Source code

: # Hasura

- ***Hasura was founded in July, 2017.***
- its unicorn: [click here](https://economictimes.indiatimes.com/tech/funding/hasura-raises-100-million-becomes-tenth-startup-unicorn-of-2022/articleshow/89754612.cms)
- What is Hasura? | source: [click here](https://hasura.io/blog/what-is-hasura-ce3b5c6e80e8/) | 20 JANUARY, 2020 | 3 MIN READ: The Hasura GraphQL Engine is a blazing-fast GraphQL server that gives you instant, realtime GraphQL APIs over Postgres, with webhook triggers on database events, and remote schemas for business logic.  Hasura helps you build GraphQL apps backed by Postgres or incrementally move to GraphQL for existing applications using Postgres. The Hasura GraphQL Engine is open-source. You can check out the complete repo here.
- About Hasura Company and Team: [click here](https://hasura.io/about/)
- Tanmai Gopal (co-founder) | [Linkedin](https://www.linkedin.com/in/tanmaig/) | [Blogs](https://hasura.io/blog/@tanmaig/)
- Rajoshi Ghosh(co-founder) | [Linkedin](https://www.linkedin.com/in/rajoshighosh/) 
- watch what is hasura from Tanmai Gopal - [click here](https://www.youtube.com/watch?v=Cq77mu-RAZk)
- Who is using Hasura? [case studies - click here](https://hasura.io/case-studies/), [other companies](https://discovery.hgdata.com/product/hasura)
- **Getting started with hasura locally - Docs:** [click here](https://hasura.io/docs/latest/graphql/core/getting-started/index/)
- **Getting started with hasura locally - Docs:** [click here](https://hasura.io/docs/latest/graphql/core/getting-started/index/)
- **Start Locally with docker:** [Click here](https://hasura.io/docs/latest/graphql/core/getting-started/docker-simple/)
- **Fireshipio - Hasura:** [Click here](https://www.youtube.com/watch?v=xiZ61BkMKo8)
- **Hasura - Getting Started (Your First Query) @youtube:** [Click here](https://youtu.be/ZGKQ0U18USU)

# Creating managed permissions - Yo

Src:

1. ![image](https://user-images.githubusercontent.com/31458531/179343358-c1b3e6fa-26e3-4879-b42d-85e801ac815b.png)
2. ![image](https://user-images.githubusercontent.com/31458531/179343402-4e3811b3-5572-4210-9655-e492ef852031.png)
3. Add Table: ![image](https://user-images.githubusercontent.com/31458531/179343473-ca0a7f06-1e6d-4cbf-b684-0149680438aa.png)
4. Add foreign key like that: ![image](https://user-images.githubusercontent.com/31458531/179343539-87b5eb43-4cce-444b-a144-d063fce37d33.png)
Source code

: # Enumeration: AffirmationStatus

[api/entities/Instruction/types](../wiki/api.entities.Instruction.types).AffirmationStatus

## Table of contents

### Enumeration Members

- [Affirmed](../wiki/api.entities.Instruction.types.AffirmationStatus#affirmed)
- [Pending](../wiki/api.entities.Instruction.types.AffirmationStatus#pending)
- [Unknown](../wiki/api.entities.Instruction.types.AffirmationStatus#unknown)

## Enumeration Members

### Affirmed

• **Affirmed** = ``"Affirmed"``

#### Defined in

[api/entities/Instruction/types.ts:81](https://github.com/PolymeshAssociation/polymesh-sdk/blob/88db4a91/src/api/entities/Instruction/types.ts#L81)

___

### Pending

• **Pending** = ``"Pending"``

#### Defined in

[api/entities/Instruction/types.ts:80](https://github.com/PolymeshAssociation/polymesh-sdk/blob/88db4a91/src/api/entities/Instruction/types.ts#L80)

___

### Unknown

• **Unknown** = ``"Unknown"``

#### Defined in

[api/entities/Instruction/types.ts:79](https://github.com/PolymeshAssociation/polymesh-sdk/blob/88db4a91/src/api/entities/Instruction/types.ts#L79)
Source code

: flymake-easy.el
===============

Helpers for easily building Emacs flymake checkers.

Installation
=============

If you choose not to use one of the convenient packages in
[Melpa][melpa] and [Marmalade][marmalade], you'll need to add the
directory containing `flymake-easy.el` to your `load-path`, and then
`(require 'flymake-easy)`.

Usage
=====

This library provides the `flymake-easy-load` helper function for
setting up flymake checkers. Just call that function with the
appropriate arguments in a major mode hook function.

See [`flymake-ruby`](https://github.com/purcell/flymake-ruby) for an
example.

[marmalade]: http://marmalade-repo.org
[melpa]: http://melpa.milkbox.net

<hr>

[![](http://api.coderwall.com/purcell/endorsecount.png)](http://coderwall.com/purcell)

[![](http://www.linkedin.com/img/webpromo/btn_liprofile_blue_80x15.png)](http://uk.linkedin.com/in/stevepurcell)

++++++++

■ TASK DIRECTIONS ■
From the material above, copy every line where the word "Affirmed" is found.

■ ANSWER FOR THE TASK ■
- [Affirmed](../wiki/api.entities.Instruction.types.AffirmationStatus#affirmed)
### Affirmed
• **Affirmed** = ``"Affirmed"``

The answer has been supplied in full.